YOUR OBJECTIVE ->
All of the data below should be repeated exactly. Pictures should not be included.

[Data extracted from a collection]
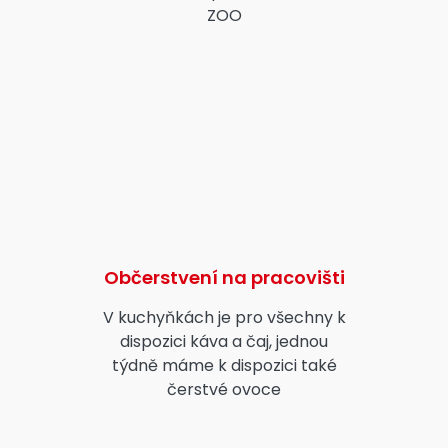
ZOO
Občerstvení na pracovišti
V kuchyňkách je pro všechny k
dispozici káva a čaj, jednou
týdně máme k dispozici také
čerstvé ovoce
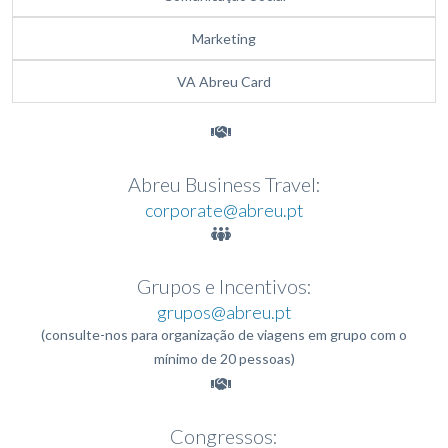
Marketing
VA Abreu Card
Abreu Business Travel:
corporate@abreu.pt
Grupos e Incentivos:
grupos@abreu.pt
(consulte-nos para organização de viagens em grupo com o
mínimo de 20 pessoas)
Congressos:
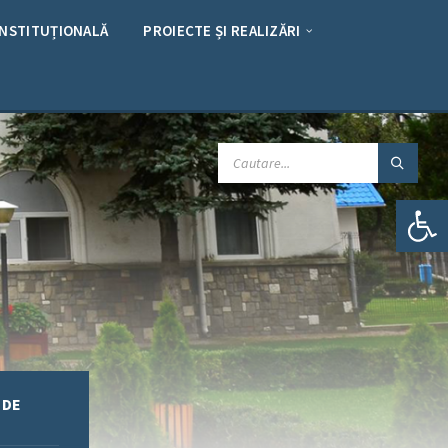
INSTITUȚIONALĂ
PROIECTE ȘI REALIZĂRI
CAUTARE:
Deschide bara de unelte
 DE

SOLVED EXERCISE ->
ZOO
Občerstvení na pracovišti
V kuchyňkách je pro všechny k
dispozici káva a čaj, jednou
týdně máme k dispozici také
čerstvé ovoce
Marketing
VA Abreu Card
Abreu Business Travel:
corporate@abreu.pt
Grupos e Incentivos:
grupos@abreu.pt
(consulte-nos para organização de viagens em grupo com o
mínimo de 20 pessoas)
Congressos:
INSTITUȚIONALĂ
PROIECTE ȘI REALIZĂRI
CAUTARE:
Deschide bara de unelte
 DE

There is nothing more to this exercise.